What to do ▸
When you copy the material below, keep every line exact and leave each picture out.

Supplied records ▸
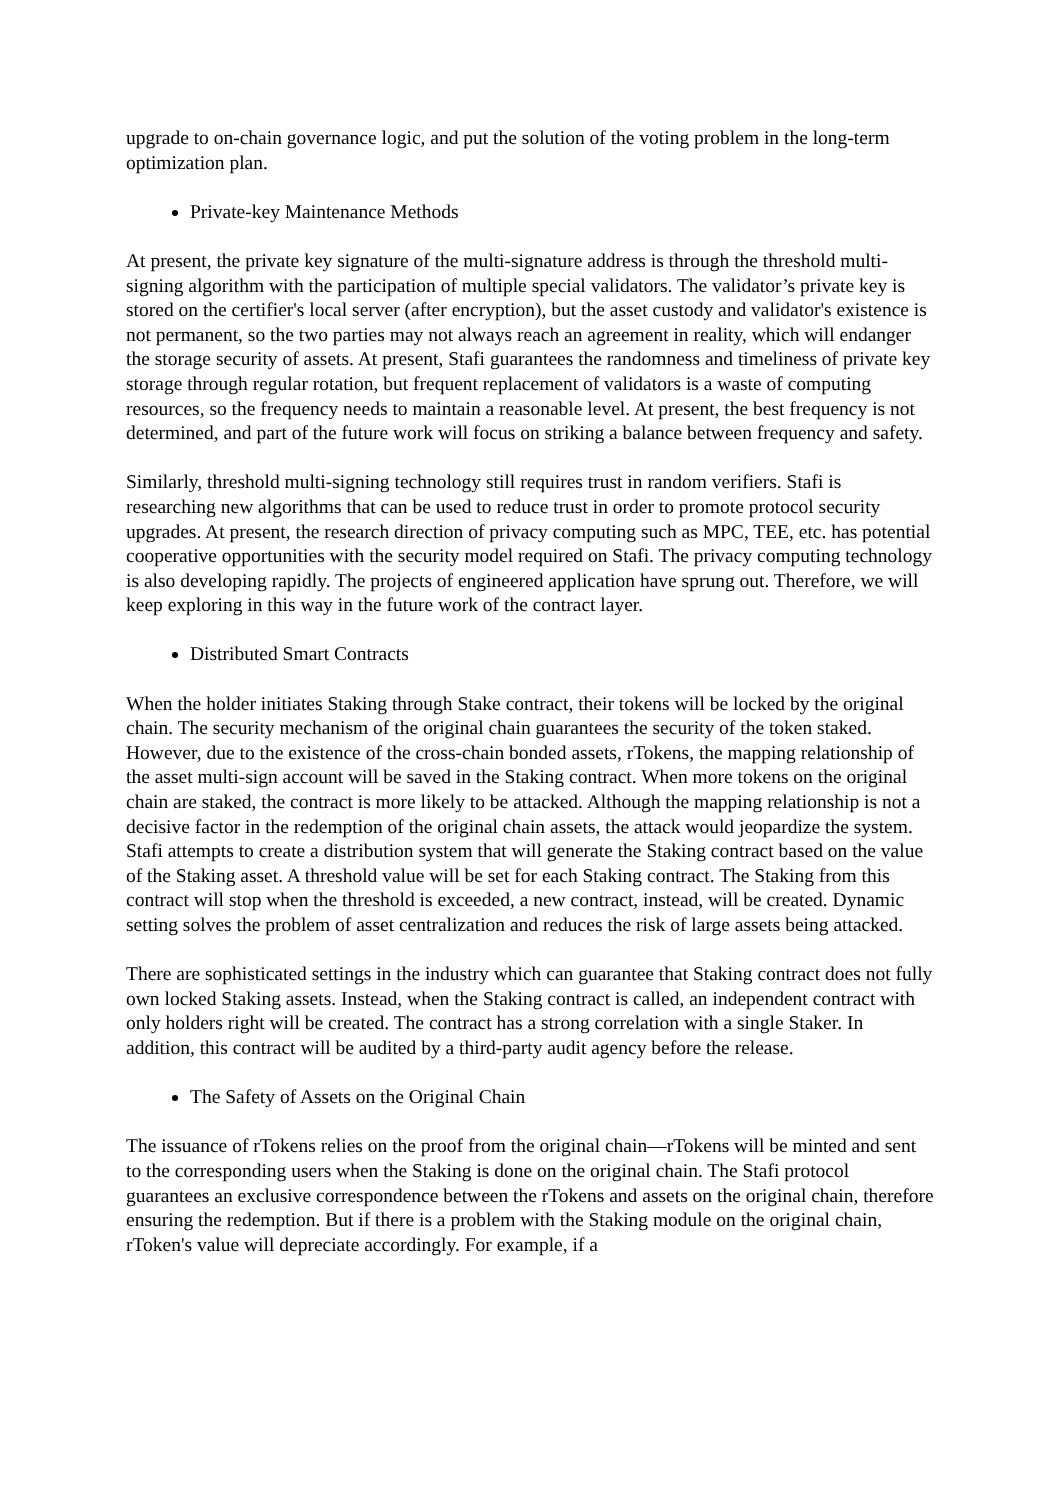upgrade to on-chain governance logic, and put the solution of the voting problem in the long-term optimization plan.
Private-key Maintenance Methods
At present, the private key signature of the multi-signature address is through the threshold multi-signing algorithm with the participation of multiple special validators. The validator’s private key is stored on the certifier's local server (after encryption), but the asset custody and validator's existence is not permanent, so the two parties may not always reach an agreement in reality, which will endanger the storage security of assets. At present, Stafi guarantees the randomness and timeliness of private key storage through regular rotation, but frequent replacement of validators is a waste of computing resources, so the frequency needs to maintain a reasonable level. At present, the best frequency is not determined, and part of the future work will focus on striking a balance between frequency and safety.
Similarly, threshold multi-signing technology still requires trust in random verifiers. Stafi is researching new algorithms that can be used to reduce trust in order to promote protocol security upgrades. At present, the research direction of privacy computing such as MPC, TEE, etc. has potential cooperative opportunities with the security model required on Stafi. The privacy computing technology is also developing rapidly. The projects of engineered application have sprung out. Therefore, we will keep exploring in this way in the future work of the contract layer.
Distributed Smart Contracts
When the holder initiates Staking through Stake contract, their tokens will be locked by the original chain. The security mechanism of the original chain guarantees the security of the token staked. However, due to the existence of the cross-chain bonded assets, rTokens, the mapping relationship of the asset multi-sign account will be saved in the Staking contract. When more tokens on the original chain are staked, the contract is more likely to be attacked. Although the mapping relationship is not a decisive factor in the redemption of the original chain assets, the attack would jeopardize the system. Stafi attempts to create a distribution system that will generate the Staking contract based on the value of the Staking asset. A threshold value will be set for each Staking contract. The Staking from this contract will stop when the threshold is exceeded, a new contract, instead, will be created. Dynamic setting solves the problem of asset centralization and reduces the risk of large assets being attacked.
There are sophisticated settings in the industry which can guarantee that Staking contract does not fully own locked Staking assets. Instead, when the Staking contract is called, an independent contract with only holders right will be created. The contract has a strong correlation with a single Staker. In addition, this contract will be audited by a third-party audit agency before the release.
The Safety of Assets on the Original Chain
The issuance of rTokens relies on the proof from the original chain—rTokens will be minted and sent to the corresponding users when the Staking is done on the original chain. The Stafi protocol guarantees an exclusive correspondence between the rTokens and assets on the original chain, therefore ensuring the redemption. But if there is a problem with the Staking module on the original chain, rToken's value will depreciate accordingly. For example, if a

Exercise solution ▸
upgrade to on-chain governance logic, and put the solution of the voting problem in the long-term optimization plan.
Private-key Maintenance Methods
At present, the private key signature of the multi-signature address is through the threshold multi-signing algorithm with the participation of multiple special validators. The validator’s private key is stored on the certifier's local server (after encryption), but the asset custody and validator's existence is not permanent, so the two parties may not always reach an agreement in reality, which will endanger the storage security of assets. At present, Stafi guarantees the randomness and timeliness of private key storage through regular rotation, but frequent replacement of validators is a waste of computing resources, so the frequency needs to maintain a reasonable level. At present, the best frequency is not determined, and part of the future work will focus on striking a balance between frequency and safety.
Similarly, threshold multi-signing technology still requires trust in random verifiers. Stafi is researching new algorithms that can be used to reduce trust in order to promote protocol security upgrades. At present, the research direction of privacy computing such as MPC, TEE, etc. has potential cooperative opportunities with the security model required on Stafi. The privacy computing technology is also developing rapidly. The projects of engineered application have sprung out. Therefore, we will keep exploring in this way in the future work of the contract layer.
Distributed Smart Contracts
When the holder initiates Staking through Stake contract, their tokens will be locked by the original chain. The security mechanism of the original chain guarantees the security of the token staked. However, due to the existence of the cross-chain bonded assets, rTokens, the mapping relationship of the asset multi-sign account will be saved in the Staking contract. When more tokens on the original chain are staked, the contract is more likely to be attacked. Although the mapping relationship is not a decisive factor in the redemption of the original chain assets, the attack would jeopardize the system. Stafi attempts to create a distribution system that will generate the Staking contract based on the value of the Staking asset. A threshold value will be set for each Staking contract. The Staking from this contract will stop when the threshold is exceeded, a new contract, instead, will be created. Dynamic setting solves the problem of asset centralization and reduces the risk of large assets being attacked.
There are sophisticated settings in the industry which can guarantee that Staking contract does not fully own locked Staking assets. Instead, when the Staking contract is called, an independent contract with only holders right will be created. The contract has a strong correlation with a single Staker. In addition, this contract will be audited by a third-party audit agency before the release.
The Safety of Assets on the Original Chain
The issuance of rTokens relies on the proof from the original chain—rTokens will be minted and sent to the corresponding users when the Staking is done on the original chain. The Stafi protocol guarantees an exclusive correspondence between the rTokens and assets on the original chain, therefore ensuring the redemption. But if there is a problem with the Staking module on the original chain, rToken's value will depreciate accordingly. For example, if a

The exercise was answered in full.